Exercise set =
[1] Translate into Spanish this sentence from the Lyme borreliosis excerpt: "There were 25 of 52 countries (48.1%) with publicly available, national-level surveillance data providing estimates of LB incidence."
[2] Answer these questions from the Lyme borreliosis excerpt:
(a) Which tool was used to translate non-English reports into English?
(b) Which institute centrally collected the regional surveillance data for Germany?
(c) For Southern Europe, how many countries had data extracted, out of how many countries in that region?
[3] Extend the Lyme borreliosis excerpt, starting after its last sentence.

Excerpt =
Identifying geographic areas where incidence rates of LB disease are highest could inform future intervention strategies. Current reviews have only focused on Western Europe (ECDC, 2018; Sykes and Makiello, 2017), and there is a need to determine if LB is an emerging public health problem in the rest of Europe as well. To inform intervention strategies in Europe, including vaccines under development, we systematically assessed publicly available surveillance data for LB incidence in all of Europe.
Methods
We obtained publicly available surveillance data that report the incidence of LB in all regions of Europe (PROSPERO CRD42021236906) to develop country-level estimates of the incidence of LB in Europe over the past 15 years. Websites from the following sources were searched for public health surveillance reports on LB from 2005 to 2020: ECDC (ECDC, 2020), World Health Organization (World Health Organization, 2000), and other websites of government public health agencies and institutes in Europe with LB surveillance programs and annual reports (Supplementary Table S1). No limit was placed on language; non-English reports were translated from their original published language into English using DeepL Translator Pro 2021. Data for Germany were not published as reports, but were obtained from regional surveillance data collected centrally by the Robert Koch Institute and available on-line (Robert Koch Institute, 2021a).
Analysis
Data were extracted into Excel. Population-based incidence was the number of reported LB cases per 100,000 population per year (PPY). When public health surveillance reports only provided the number of cases of LB, we transformed the number of cases into incidence proportions greed (Dicker et al, 2012) using available census data for European populations. For the purposes of analysis, we considered Europe as comprising four major regions: Eastern Europe, Northern Europe (subdivided as the Baltic states, Nordic countries, and The United Kingdom and Ireland), Southern Europe, and Western Europe. Country-level data were then organized accordingly (Table 2) (World Health Organization, 2022).
Table 2.
Results of Search for Publicly Available, National-Level Surveillance Providing Estimates of Lyme Borreliosis Incidence
| Region | No. of countries extracted | No. of countries in Europe by regiona | Countries extracted | Countries with NO surveillance information extracted |
|---|---|---|---|---|
| Eastern Europe | 8 | 13 | Bulgaria, Czech Republic, Hungary, Poland, Romania, Russia, Slovakia, Slovenia | Azerbaijan, Belarus, Georgia, Republic of Moldova, Ukraine |
| Northern Europe | ||||
| Baltic states | 3 | 3 | Estonia, Latvia, Lithuania | — |
| Nordic Region | 2 | 5 | Finland, Norway | Denmark, Iceland, Sweden |
| United Kingdom and Ireland | 5 | 5 | England, Scotland, North Ireland, Ireland, Wales | — |
| Southern Europe | 3 | 17 | Croatia, Portugal, Serbia | Albania, Andorra, Armenia, Bosnia and Herzegovina, Cyprus, Italy, Greece, Kosovo, Malta, Montenegro, San Marino, Spain, Republic of Macedonia, Turkey |
| Western Europe | 4 | 9 | Belgium, France, Germany, Switzerland | Austria, Liechtenstein, Luxembourg, Monaco, Netherlands |
| Total countries | 25 | 52 | ||
There were 25 of 52 countries (48.1%) with publicly available, national-level surveillance data providing estimates of LB incidence.

Dataset entries:
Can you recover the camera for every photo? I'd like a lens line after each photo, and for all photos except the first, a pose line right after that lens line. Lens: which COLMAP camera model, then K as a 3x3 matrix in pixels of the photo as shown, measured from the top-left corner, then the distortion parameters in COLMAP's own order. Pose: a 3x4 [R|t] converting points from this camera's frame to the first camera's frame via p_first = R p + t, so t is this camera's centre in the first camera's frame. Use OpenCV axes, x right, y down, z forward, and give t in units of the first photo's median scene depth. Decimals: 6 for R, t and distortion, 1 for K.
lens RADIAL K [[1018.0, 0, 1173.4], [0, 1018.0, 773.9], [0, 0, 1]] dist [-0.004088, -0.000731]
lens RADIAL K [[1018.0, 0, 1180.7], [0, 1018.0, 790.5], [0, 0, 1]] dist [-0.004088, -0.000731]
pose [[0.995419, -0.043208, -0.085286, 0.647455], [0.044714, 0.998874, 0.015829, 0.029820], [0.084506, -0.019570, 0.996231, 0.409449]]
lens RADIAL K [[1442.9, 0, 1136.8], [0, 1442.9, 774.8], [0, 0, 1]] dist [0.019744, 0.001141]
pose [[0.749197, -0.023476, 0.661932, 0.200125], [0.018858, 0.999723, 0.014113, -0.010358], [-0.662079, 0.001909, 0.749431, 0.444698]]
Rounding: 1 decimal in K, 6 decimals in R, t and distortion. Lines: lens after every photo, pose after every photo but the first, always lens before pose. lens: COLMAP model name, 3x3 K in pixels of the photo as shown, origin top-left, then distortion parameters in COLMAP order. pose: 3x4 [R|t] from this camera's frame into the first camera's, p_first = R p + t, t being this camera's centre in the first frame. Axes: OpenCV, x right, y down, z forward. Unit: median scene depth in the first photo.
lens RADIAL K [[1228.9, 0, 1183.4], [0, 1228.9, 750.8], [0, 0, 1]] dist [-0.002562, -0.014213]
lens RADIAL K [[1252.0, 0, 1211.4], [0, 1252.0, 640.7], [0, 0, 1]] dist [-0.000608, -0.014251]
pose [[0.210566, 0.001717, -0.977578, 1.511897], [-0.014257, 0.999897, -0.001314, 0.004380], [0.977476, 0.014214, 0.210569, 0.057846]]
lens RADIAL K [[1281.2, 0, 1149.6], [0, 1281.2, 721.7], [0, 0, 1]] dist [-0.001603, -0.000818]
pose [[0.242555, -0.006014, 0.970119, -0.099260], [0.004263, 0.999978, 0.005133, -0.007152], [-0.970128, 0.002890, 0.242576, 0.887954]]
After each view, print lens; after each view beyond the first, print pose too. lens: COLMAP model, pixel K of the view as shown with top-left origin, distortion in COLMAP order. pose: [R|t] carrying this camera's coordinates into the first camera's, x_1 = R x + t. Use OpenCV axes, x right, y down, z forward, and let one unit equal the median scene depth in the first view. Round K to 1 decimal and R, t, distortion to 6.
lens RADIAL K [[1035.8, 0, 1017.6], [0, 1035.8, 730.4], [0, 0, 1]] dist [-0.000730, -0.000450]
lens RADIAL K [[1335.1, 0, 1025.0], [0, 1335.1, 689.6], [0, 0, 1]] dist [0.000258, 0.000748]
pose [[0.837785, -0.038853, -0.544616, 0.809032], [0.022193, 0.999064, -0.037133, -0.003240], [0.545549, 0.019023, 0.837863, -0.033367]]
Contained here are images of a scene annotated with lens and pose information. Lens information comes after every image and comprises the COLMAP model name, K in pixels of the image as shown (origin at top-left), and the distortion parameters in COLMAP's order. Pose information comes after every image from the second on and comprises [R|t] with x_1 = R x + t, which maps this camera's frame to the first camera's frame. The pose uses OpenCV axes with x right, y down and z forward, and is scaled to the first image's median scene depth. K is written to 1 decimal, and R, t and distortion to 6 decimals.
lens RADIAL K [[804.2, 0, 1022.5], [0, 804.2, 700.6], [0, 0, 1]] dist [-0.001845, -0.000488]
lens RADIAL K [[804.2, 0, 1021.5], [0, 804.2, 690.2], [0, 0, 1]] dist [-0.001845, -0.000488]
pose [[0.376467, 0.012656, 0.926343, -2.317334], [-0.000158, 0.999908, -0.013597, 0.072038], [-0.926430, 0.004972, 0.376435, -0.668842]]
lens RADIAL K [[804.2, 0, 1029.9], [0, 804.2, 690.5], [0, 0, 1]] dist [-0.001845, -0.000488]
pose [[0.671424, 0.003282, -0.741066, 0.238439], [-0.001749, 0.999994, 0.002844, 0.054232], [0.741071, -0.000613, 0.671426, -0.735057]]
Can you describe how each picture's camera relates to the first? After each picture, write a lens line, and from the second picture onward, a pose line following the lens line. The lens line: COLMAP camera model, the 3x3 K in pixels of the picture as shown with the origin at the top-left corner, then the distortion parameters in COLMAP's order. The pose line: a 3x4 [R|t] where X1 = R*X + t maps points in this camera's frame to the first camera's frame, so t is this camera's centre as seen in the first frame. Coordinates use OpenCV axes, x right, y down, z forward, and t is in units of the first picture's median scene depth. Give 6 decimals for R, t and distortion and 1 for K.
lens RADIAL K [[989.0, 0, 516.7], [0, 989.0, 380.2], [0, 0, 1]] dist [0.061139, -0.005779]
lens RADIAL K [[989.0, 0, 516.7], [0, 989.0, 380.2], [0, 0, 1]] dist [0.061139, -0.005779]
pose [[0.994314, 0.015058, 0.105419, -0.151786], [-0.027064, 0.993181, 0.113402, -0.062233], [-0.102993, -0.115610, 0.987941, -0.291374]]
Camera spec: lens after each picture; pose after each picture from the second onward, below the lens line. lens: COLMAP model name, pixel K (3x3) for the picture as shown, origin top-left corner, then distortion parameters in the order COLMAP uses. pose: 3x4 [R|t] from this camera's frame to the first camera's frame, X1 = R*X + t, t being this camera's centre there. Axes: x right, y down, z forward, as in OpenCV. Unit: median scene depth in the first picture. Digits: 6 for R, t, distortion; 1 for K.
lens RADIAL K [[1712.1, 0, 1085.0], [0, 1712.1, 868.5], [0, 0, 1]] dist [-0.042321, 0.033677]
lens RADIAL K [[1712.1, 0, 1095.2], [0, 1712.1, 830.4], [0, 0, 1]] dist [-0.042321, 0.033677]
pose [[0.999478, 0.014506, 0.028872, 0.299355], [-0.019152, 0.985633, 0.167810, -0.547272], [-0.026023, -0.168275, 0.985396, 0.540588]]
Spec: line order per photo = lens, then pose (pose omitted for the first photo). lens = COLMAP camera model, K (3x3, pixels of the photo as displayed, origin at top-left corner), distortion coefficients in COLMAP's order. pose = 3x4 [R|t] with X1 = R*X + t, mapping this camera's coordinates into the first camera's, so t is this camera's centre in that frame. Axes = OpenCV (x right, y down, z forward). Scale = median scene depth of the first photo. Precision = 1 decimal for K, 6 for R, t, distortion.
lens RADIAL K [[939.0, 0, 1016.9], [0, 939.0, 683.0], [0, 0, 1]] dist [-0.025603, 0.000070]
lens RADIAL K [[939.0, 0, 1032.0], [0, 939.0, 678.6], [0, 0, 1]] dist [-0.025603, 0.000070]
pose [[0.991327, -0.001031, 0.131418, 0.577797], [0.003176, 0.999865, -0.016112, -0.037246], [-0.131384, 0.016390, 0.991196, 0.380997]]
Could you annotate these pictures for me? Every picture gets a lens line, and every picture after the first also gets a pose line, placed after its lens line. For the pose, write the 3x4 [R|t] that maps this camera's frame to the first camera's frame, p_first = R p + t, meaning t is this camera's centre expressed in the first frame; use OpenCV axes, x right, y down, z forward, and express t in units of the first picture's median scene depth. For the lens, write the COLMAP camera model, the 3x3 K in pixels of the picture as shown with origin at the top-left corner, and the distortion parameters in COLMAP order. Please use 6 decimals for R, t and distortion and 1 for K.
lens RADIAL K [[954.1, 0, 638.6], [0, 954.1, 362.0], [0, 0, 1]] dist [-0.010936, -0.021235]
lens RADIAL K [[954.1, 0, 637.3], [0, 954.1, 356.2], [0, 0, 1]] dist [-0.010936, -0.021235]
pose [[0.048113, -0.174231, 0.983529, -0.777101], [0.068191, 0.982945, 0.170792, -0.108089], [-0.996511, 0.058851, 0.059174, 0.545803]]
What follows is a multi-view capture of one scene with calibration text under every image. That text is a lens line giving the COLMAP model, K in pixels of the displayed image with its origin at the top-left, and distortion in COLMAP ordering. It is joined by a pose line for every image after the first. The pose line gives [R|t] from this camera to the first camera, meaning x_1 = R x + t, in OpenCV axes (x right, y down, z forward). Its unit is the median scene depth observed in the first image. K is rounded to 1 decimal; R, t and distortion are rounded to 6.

Results for the exercise =
[1] Había 25 de 52 países (48,1 %) con datos de vigilancia de ámbito nacional, disponibles públicamente, que proporcionaban estimaciones de la incidencia de la BL.

[2]
(a) DeepL Translator Pro 2021
(b) The Robert Koch Institute
(c) 3 out of 17

[3]
We plotted trends of incidence estimates by country, grouped by European region, over time (2005–2019) for all years of available data. Graphs were log transformed in logarithmic scale base 2 for comparison. When incidence estimates were extrapolated from sentinel surveillance systems, we presented the confidence intervals (95% CIs) around these estimates. The 95% CI for mean incidence was calculated based on the F-distribution method (Waller et al, 1994) (Fig. 1 and Supplementary Table S2).
FIG. 1.
Incidencea of LB from national surveillance networks (2005–2019). aNumber of LB cases per 100,000 PPY, shown in logarithmic scale base 2 for comparison. bFrom sentinel surveillance data. Vertical lines show 95% CIs for extrapolated data. Gaps in data occur when no data reported for year(s). LB case definitions changed in Scotland in 2012–2013 (to not require laboratory confirmation) and in Poland in 2005 (to reflect EUCALB and U.S. CDC case definitions). Switzerland stopped reporting LB surveillance data in 2014. The United Kingdom and Ireland data are derived ad hoc from routine surveillance data from each of the individual constituent countries. Tabulated data are provided in Supplementary Table S2. CDC, U.S. Centers for Disease Control and Prevention; CI, confidence interval; EUCALB, European Concerted Action on Lyme Borreliosis; LB, Lyme borreliosis; PPY, population per year.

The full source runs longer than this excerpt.